First, there's flattery. An investor or boss who puffs you up with "you're
_so_ smart" is often trying to create a context where you feel embarrassed by
anything but a 120% effort. It works like a charm on the clueless, talented
young people that VCs love.

Second, there's validation as a show of power. When someone says of you, "this
guy is smart", what he might be saying is, " _I_ have the power to validate or
invalidate a person around here, and you're my guy-- if you keep in line."

Third, it can be a way of damning with faint praise. "He's smart" often means,
"he has so much _potential_ ", which always comes with an implicit "but". It's
much more effective to sabotage someone's reputation with continuing faint
praise than to come out with an obvious attack, which just makes you (if
you're the attacker) look like a bitter asshole. If you really want to ruin
someone's reputation, you always make it look like you're defending that
person (against negative social proof that comes "from the ether" because you
just made it up). It's like spreading a rumor by denying something. "He
clearly has issues with women but I doubt he's a rapist."

Then again, most of the time people are just saying what they think at face
value and there aren't any hidden motivations. I wouldn't read too much into
being called "smart". Often it means just that.

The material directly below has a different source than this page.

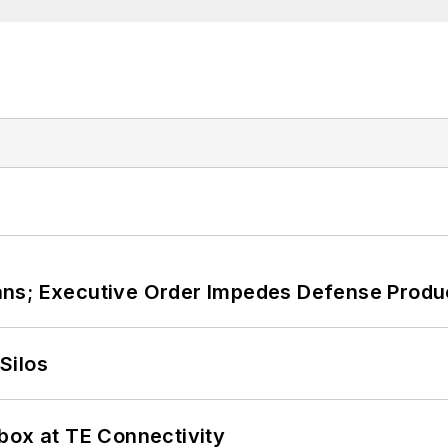
ans; Executive Order Impedes Defense Produ
Silos
box at TE Connectivity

Still, it is a hard campaign to get out of the Smart Kid mentality (with all
the risk-averse mediocrity and approval-seeking that entails) and get more
toward a Maker mentality. It's taken me 30 years, and I still have to summon
the courage to, e.g., put something in open source. Ultimately, though, every
ex-"wunderkind" must learn that a Smart Kid is still just a kid. It's not
something to make a career out of.

------
mumbi
Just because you're smart or talented doesn't mean you're not naive. Investors
like naivety, just like record labels like naivety.